L'afflux de diplômés étrangers risque de créer un excédant. " Si la planification en termes de personnel n'est pas respectée, nous ferons vite face à une situation d'offre excédentaire ", regrettent en coeur l'Absym et le VTT pour qui il n'existe pas de vide à combler, et donc, aucune raison d'assister à une recrudescence de prestataires de soins étrangers.

La maîtrise d'une des trois langues nationales

Pour obtenir un numéro Inami, un examen linguistique doit être passé. Toutefois, ils " sont si faciles qu'un étranger qui, par défaut, parle parfaitement l'une de ces trois langues, se voit autorisé à soigner des patients dans chacune des trois Communautés ", dénoncent le VVT et l'Absym.
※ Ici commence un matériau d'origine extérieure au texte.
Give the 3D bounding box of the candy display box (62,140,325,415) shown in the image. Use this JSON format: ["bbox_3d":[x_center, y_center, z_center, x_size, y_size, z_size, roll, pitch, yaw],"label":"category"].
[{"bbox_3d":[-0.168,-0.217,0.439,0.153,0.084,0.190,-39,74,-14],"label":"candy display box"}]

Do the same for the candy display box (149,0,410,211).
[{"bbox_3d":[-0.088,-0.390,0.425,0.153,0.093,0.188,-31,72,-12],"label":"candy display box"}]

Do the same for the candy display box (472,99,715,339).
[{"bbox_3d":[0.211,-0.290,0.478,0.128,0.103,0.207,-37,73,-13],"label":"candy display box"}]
Un Français pourrait dès lors exercer en Flandre sans parler un mot de néerlandais. " Un patient doit être abordé dans la langue de sa communauté et non dans une des trois langues nationales. C'est ce qui est légalement prévu dans la Loi relative aux Droits du patient ", ajoutent les associations de dentistes et de médecins.

La formation

L'Absym se pose la question de la qualité de la formation de ces prestataires de soins. L'association regrette d'ailleurs que les diplômés en médecine ressortissants de l'Union européenne puissent venir travailler en Belgique, sans examen d'admission, car ces derniers ne correspondraient pas toujours au niveau d'excellence belge.

Le système belge est discriminatoire, assure l'Absym. " Les jeunes médecins se voient rafler leurs places par des ressortissants de l'UE qui décrochent parfois plus facilement leur diplôme. "
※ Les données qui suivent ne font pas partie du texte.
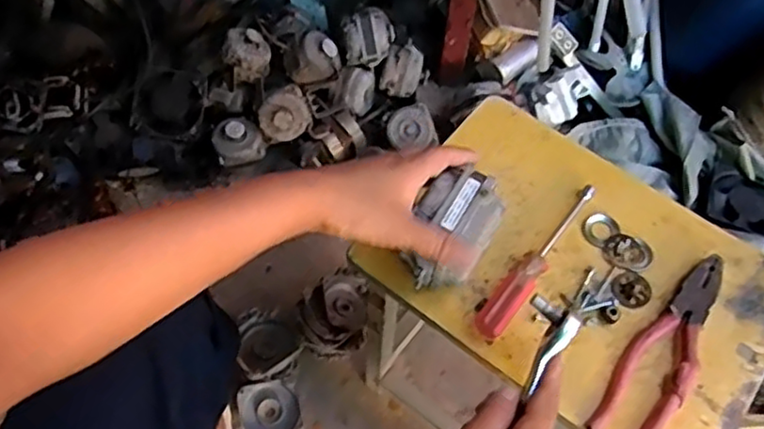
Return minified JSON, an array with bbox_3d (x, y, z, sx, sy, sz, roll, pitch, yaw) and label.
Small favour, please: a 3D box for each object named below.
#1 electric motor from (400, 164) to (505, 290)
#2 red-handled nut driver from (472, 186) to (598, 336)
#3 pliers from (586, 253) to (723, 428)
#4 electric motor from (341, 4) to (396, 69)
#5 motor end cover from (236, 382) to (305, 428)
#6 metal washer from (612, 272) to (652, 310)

C'est pas nous, c'est l'Europe

Maggie De Block et Rudy Demotte, compétents pour l'agrément et le contingentement des professions des soins de santé, soulignent, par la voie de leurs porte-paroles, que la reconnaissance des diplômes est automatique et relève de l'Europe. " La réglementation européenne précise que toutes les formations doivent être de même qualité ", explique Els Cleemput, porte-parole de Maggie De Block.

" La reconnaissance du diplôme est automatique ", ajoute Laetitia Naklicki, porte-parole de Rudy Demotte. " Si les syndicats veulent changer quelque chose, ils doivent s'adresser à l'Europe. " Avant d'ajouter, lorsqu'il s'agit d'une spécialisation, que " les travailleurs étrangers doivent passer par la Commission d'agrégation. Quand des différences sont constatées, une remise à niveau est obligatoire ".

Les revendications

Au niveau de la formation, tant les CSD que le VVT et l'Absym demandent une évaluation scientifique de la formation des diplômés étrangers. Les trois associations demandent également une révision des critères d'obtention de l'agrément et une évaluation scientifique de la formation. En outre, le VVT et l'Absym exigent l'imposition d'un quota maximal à l'afflux migratoire.

Aussi, " un numerus fixus doit être établi et tous les candidats aux études de médecine ou dentisterie - y compris les ressortissants étrangers - doivent prendre part à un examen d'entrée fédéral. Il est essentiel de réserver à nos propres jeunes le nombre de places de dentistes et de médecins à pourvoir. Si, toutefois, il restait encore des places, les prestataires de soins étrangers pourraient alors se les voir proposer. "

Médecins et dentistes plaident enfin pour une planification des ressources humaines " grâce à laquelle tous les candidats aux études de médecine et dentisterie (francophones, néerlandophones ou étrangers) seraient traités de la même manière ".